MTA Open Data Challenge

chaps · a year ago

I do work with "open data" on a near-obsessive basis and -- friends, please do not trust "open data" portals to reflect reality accurately. The datasets are often curated, categories changed during the ETL processes, rows missing, and things like that. For example, Chicago's "crimes" dataset intentionally doesn't include all homicides. Can't remember the exact dataset, but I once had a conversation with Chicago's head of open data who told me that they intentionally removed many rows because they were concerned that the public was going to misinterpret the results... but didn't make it clear that rows were missing. So I guess everybody gets the opportunity to misinterpret the results!

FOIA is the better alternative because it gives you the original, pre-cleaned data. Open data is a lie.

pjot · a year ago

This is super true. For my city’s portal as well. I’ve found one way around this by versioning the dataset - that is, committing the diffs in git. Credit to Simon Willison’s git-scraping technique.

I do this with my power company’s outage map: https://github.com/patricktrainer/entergy-outages

67k commits!

https://simonwillison.net/2020/Oct/9/git-scraping/

chaps · a year ago

That's a really freaking neat trick. Thanks!

amy-petrik-214 · a year ago

Hah that's classic politics "Hello John Q. Public, here's all our data! It speaks for itself" John Q. Public: "Wow, you really improved last few years homicide-wise" "And so you see, a third party unrelated to us has just confirmed what a great job we're doing with simple empirical, evidence-based governance!"

So that means what you want to do is specialize in identifying bias in these datasets and finding the smoking gun. Such a task can be an ugly business but necessary for the public good, pushing data sharers to either share good data, or not share, but not share tricksy data in this unethical way.

stevage · a year ago

I worked in open data for quite a few years. This is a very weird take.

Open data portals generally have data is useful form. FOI probably gives you PDFs.

chaps · a year ago

"FOI probably gives you PDFs."

Having submitted thousands of FOIA requests, I get the impression that you haven't, actually, submitted many FOIA requests. I've received many, many, many, many non-PDF FOIA responses.

Share me some of the open data you've worked with and I'd love to poke at it and tell you where it's wrong and where assumptions about its data is wrong.

bshep · a year ago

Where I grew up the data for murders is curated in such a way that anybody that dies 24 after being attacked is not considered a ‘murder’. Tehy do this to reduce the statistical murder rate.

chaps · a year ago

Can you say more about this?

whoiscroberts · a year ago

Well now we know why crime is down

kalendos · a year ago

I can only imagine. Many ETLs are already messy in companies with better tooling and processes.

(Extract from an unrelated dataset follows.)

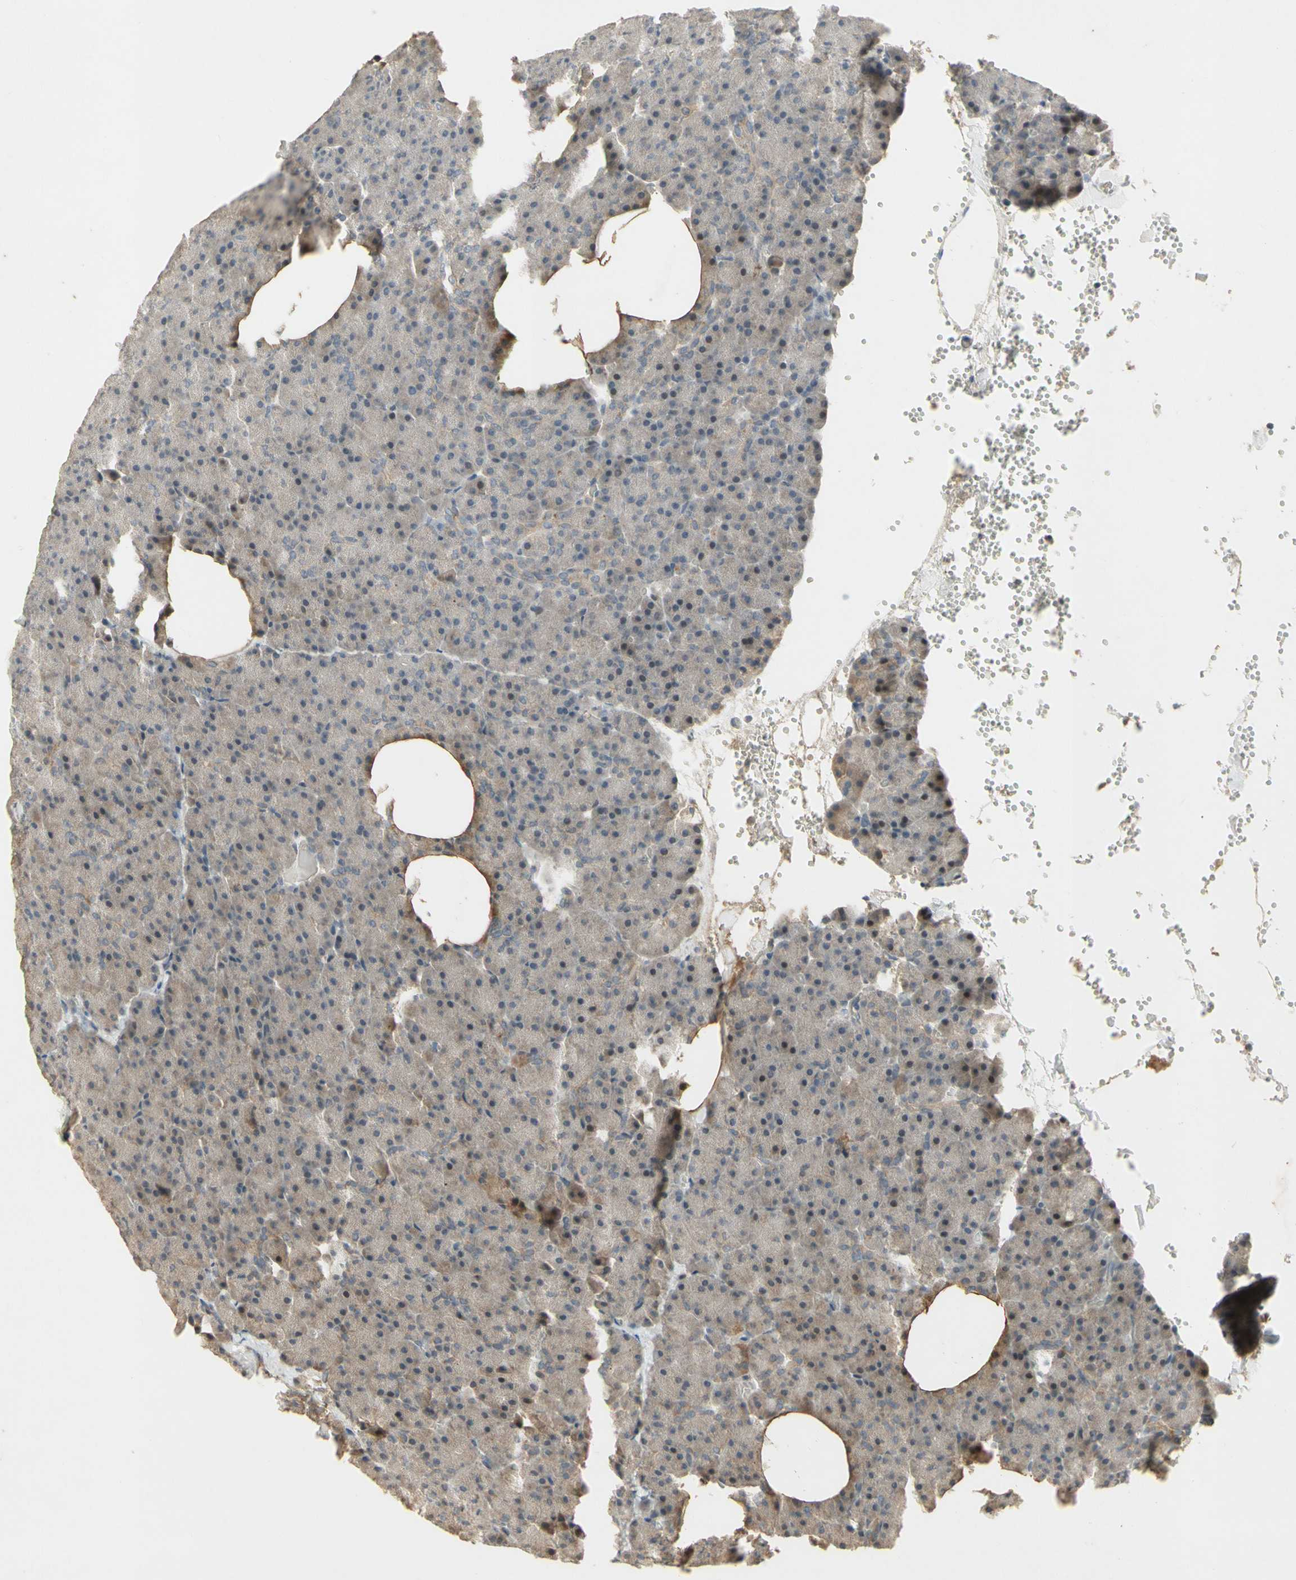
{"staining": {"intensity": "weak", "quantity": "<25%", "location": "cytoplasmic/membranous,nuclear"}, "tissue": "pancreas", "cell_type": "Exocrine glandular cells", "image_type": "normal", "snomed": [{"axis": "morphology", "description": "Normal tissue, NOS"}, {"axis": "topography", "description": "Pancreas"}], "caption": "Immunohistochemical staining of unremarkable pancreas demonstrates no significant positivity in exocrine glandular cells. The staining was performed using DAB (3,3'-diaminobenzidine) to visualize the protein expression in brown, while the nuclei were stained in blue with hematoxylin (Magnification: 20x).", "gene": "NRG4", "patient": {"sex": "female", "age": 35}}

Would love to read more about your experience with Open Data. Any place where I can reach out?

chaps · a year ago

Here's something about shotspotter data in Chicago: https://x.com/foiachap/status/1775296597850480663

And this one makes some rounds: https://mchap.io/that-time-the-city-of-seattle-accidentally-...

Feel free to reach out!

IanCal · a year ago

Although pre-cleaned data is often not reflective of reality and requires careful work to use, often requiring a lot more knowledge of the field.

gordon_freeman · a year ago

But even if dataset is incomplete or not accurate, do you think we could at least get directionally right insights from such datasets?

chaps · a year ago

Yes, of course there can be. But I cannot ignore the harms in doing so, by misrepresenting the data in a way that disallows others to understand what is or isn't there -- it happens regularly. These datasets are often used as a political tool and contracted with local universities to show that they're providing data... though not actually providing the accurate data. Simultaneously though, people who don't know data will champion the data as accurate because it comes from a university program.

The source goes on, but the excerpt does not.